● **Prompt 1**
List every named place that the forum thread below mentions.

● **Document extract**
Well, I used the term "soared" with regards to downtown DC. And, I hardly believe that the other counties you mentioned have had higher appreciation in the last five years then lots of downtown neighborhoods (perhaps with the exception of some areas of Montgomery County). Regardless, just because there are areas with good schools that may have higher rates of apprecation, does not negate the fact that some neighborhoods with the absolute worst schools in our country have soaring (yes, soaring in the truest sense of the word -- 100-200% appreciation in a matter of years) house prices. For example, watch what happens when the new baseball stadium goes up in Anacostia. Worst of the worst schools, yet I bet we will see an astounding increase in home prices - obviously completely unrelated to schools.

Suzanne

iVillage Member
Registered: 01-13-2006
Tue, 03-28-2006 - 3:09pm
i guess it does depend on the school. i know at our school a teacher wouldnt even waste thier time, the child would be removed.
Jennie
iVillage Member
Registered: 03-27-2003
Tue, 03-28-2006 - 3:11pm

To me, it means being able to very quickly read a situation and suss out a person's intentions based on cues that can be matched to past experience. Being told something by a parent doesn't qualify as experience. Even if it's told multiple times. It really takes practise to be able to read somebody else's bad intentions. And that practise starts in childhood.

I don't just tell dd "don't talk to strangers". I walk her through downtown (and have routinely since her infancy) and tell her to stop or pull her along if she makes too much eye contact with some people and say "don't talk to him" if some creepy guy says "ooohhh aren't you a pretty, pretty girl. What's your name, pretty girl?" You might say, why expose her to these people in the first place? But I want her to see by my reaction to them and my "move along" expectations for her how not to engage potentially dangerous people. Once some man actually reached over my arm on the subway to hand her a piece of candy. I slapped it out of his hand before she could take it and told her "don't take candy from strangers!".

● **Prompt 2**
Identify each line in the rows below that contains the word "dismiss", and copy those lines.

● **Raw data**
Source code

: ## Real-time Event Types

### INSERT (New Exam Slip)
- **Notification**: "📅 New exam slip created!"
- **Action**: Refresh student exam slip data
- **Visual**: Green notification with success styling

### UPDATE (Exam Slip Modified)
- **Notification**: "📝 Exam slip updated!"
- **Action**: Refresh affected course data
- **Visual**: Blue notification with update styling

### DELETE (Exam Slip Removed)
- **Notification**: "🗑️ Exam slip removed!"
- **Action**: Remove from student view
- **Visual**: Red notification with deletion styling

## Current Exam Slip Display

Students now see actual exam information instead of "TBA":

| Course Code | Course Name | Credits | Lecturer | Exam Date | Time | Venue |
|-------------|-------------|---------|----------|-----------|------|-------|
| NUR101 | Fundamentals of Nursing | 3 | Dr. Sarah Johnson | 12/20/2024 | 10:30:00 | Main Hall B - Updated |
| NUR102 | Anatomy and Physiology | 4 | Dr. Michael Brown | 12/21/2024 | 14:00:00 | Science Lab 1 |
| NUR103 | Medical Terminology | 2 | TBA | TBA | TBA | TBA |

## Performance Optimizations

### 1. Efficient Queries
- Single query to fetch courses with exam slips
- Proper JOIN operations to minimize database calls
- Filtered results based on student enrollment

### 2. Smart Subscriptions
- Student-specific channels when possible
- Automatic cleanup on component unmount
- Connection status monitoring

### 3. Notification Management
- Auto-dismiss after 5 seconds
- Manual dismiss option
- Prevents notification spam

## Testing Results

● **Written reply 1**
DC, Montgomery County, Anacostia

● **Written reply 2**
- Auto-dismiss after 5 seconds
- Manual dismiss option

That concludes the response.